Robert Indiana
ROBERT INDIANA A MILANO
14.07 - 14.09.2008
robert indiana

 
Al PAC è stata presentata una mostra dedicata a Robert Indiana, uno dei più noti e celebrati esponenti dell'arte contemporanea statunitense.
Nonostante la sua fama Robert Indiana (nato Clark nel 1928, l'artista scelse come nome d'arte quello del proprio stato d'origine) ha avuto in Italia pochissime occasioni espositive e la mostra al PAC ha rappresentato un'opportunità unica per apprezzare la complessità di un artista il cui corpus di opere è stato ingiustamente messo in secondo piano dalla straordinaria notorietà del suo lavoro più celebre: la scritta tridimensionale LOVE. Oggi fra le immagini più diffuse al mondo LOVE è divenuta negli anni un simbolo il cui significato va oltre il riferimento originario, quello al movimento pacifista degli anni Sessanta, per assumere un significato universale. Al PAC era esposta una versione in marmo, scolpita a Pietrasanta, alta 100 cm.
 
La selezione di opere al PAC ha permesso di ripercorrere la carriera dell'artista nel suo complesso. La mostra si apriva con il dipinto The Slips, del 1959, con cui l'artista gettò un ponte fra immaginario Pop e l´allora nascente movimento minimalista. L'opera unisce infatti una figurazione rigidamente geometrica a riferimenti alla cultura urbana. Alla fine degli anni Cinquanta Indiana risiedeva infatti nel distretto newyorchese di Coenties Slip insieme agli artisti che avrebbero contribuito a definire la fisionomia di pop art e minimalismo come Ellsworth Kelly, Agnes Martin, James Rosenquist e Jack Youngerman e la sua opera riflette e interpreta in modo del tutto originale una moltitudine di influssi diversi.
La mostra del PAC restituì tale complessità presentando accanto ai dipinti dell'artista i suoi assemblaggi, le colonne percorse da brevi iscrizioni, per giungere infine alle recenti tele in cui le lettere sono sostituite da ideogrammi, a dimostrazione di una inesausta capacità di rinnovamento e sensibilità sociale.
 
E' la grande forza comunicativa tipica della pop-art ad accomunare l'opera di Robert Indiana in tutte le sue declinazioni. Questa ha avuto modo di esprimersi appieno, oltre che nei lavori ospitati al PAC, attraverso le sculture monumentali esposte in diversi luoghi della città di MIlano: in Piazzetta Reale, Piazza della Scala e Corso Vittorio Emanuele II. Tali lavori, in acciaio corten e alluminio verniciato hanno messo in luce l'interesse dell'artista per parole, numeri ed elementi tipografici in genere, e l'abilità dell'artista nel tradurre tale fascinazione attraverso la scelta di forme e materiali. La serie delle grandi cifre metalliche, allo stesso tempo riferimenti ai segni che popolano il paesaggio urbano e imponenti solidi geometrici, rappresenta un ulteriore e interessantissimo esempio di coniugazione di scultura minimalista e Pop-Art.
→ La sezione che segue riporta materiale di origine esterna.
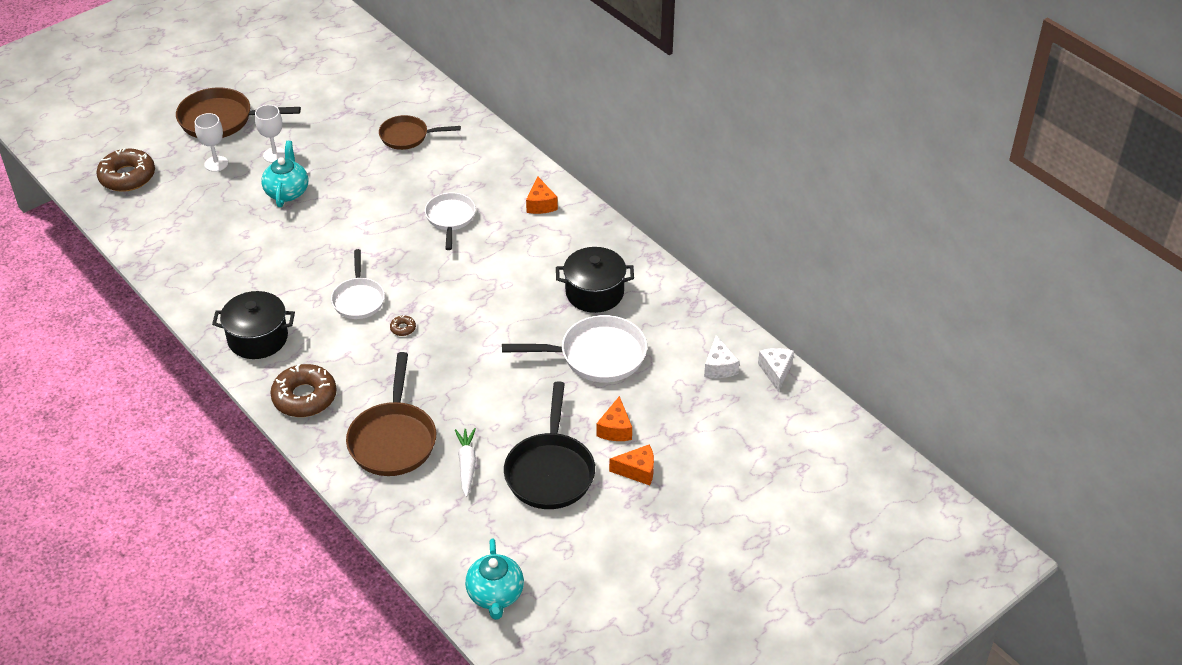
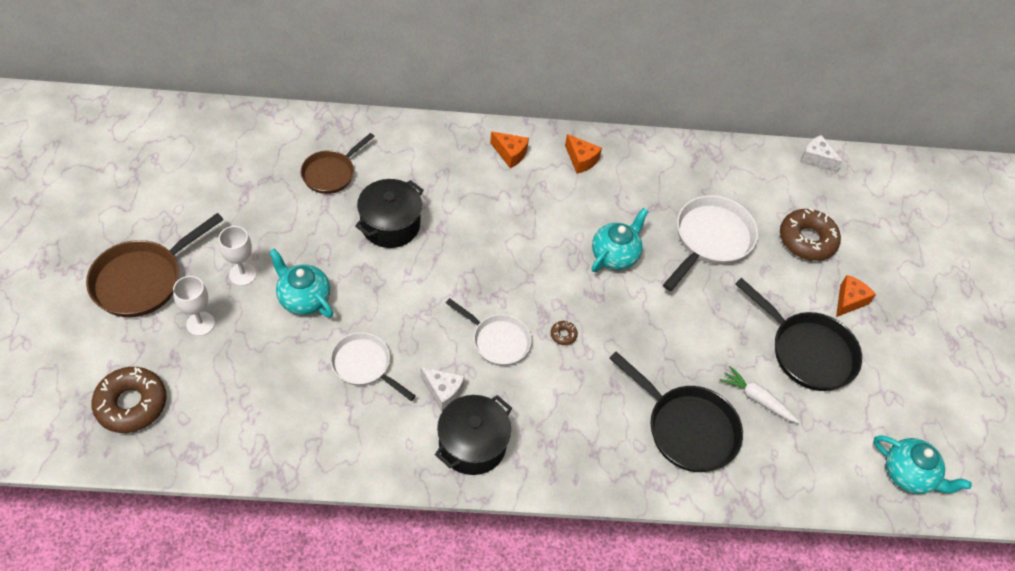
camera: 55 degrees left, 10 degrees up
brown donut [270,364,337,417] -> brown donut moved to [780,208,841,261]
brown pan [346,352,436,476] -> black pan [609,352,743,472]
white pan [425,192,476,250] -> white pan moved to [330,332,416,401]
black pot [556,247,634,313] -> black pot moved to [355,179,424,248]
orange cheese [596,396,632,441] -> orange cheese moved to [565,134,602,174]
white cheese [704,335,740,378] -> white cheese moved to [420,367,465,411]
none -> turquoise teapot [591,208,648,272]

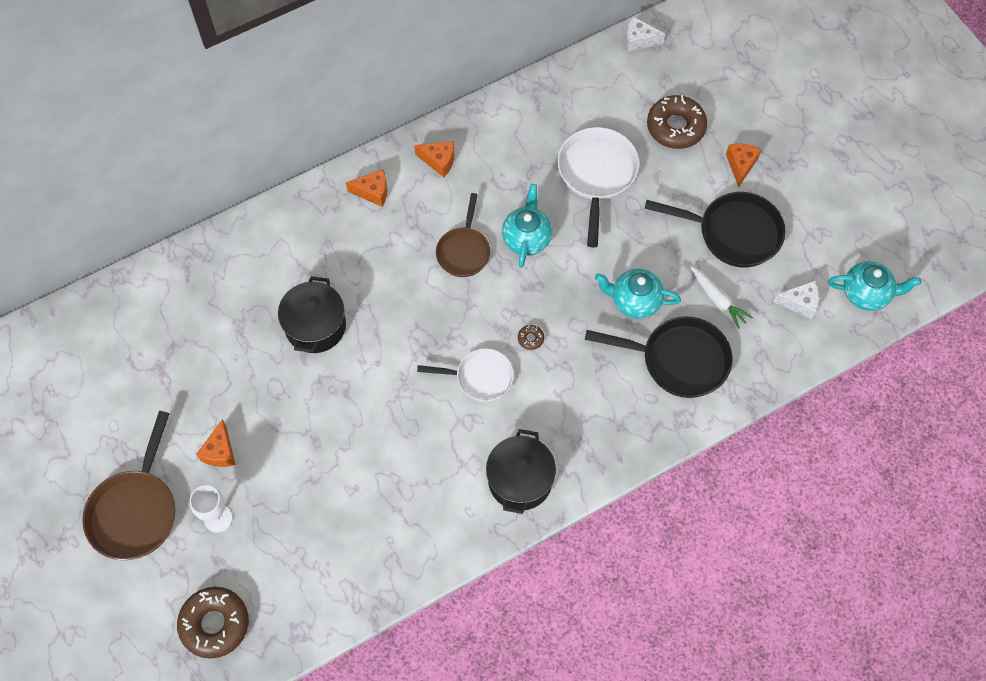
camera: 25 degrees left, 10 degrees up
white goblet [219,226,257,286] -> orange cheese [196,419,236,467]
turquoise teapot [269,249,333,318] -> turquoise teapot moved to [595,269,681,319]
brown pan [301,133,375,194] -> brown pan moved to [436,193,490,277]
white pan [330,332,416,401] -> none
white cheese [420,367,465,411] -> white cheese moved to [774,281,819,320]
white carrot [720,366,800,423] -> white carrot turned 135 degrees counterclockwise [690,266,753,329]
L'interesse per la tipografia rappresenta inoltre il trait d'union fra l'artista e la tradizione artistica statunitense del Novecento e in particolare a uno dei suoi pittori più rappresentativi: Charles Demuth. L'apparente immediatezza di Indiana nasconde infatti una straordinaria ricchezza di significati e rimandi alla cultura americana in tutti i suoi aspetti: alla sua storia, alla sua letteratura, alla sua cultura sociale, antropologica e visiva.
 
Un esempio molto interessante di tale stratificazione di significati è stato rappresentato al PAC da Decade Autoportrait 1968, del 1972. La grande tela che ha come antecedente un'altra opera di tema numerico, il celebre dipinto Figure Five in Gold di Demuth si articola – come si conviene a un autoritratto – in riferimenti al suo autore e al contesto sociale. Bouwerie allude alla zona di New York in cui Indiana aveva trasferito il proprio studio a metà degli anni Sessanta; la stella, simbolo ricorrente nell'opera di Indiana, allude allo stesso tempo alla fama e al patriottismo, cui fa riferimento anche la combinazione di colori rosso e blu, ecc.
In occasione di un'intervista al New York Times nel dicembre 2002, Indiana disse: “Ci sono più segni che alberi in America. Ci sono più segni che foglie. Per questo penso a me stesso come a un pittore del paesaggio americano”.
 
La mostra è stata organizzata dal Comune di Milano – Cultura, in collaborazione con la galleria Gmurzynska di Zurigo.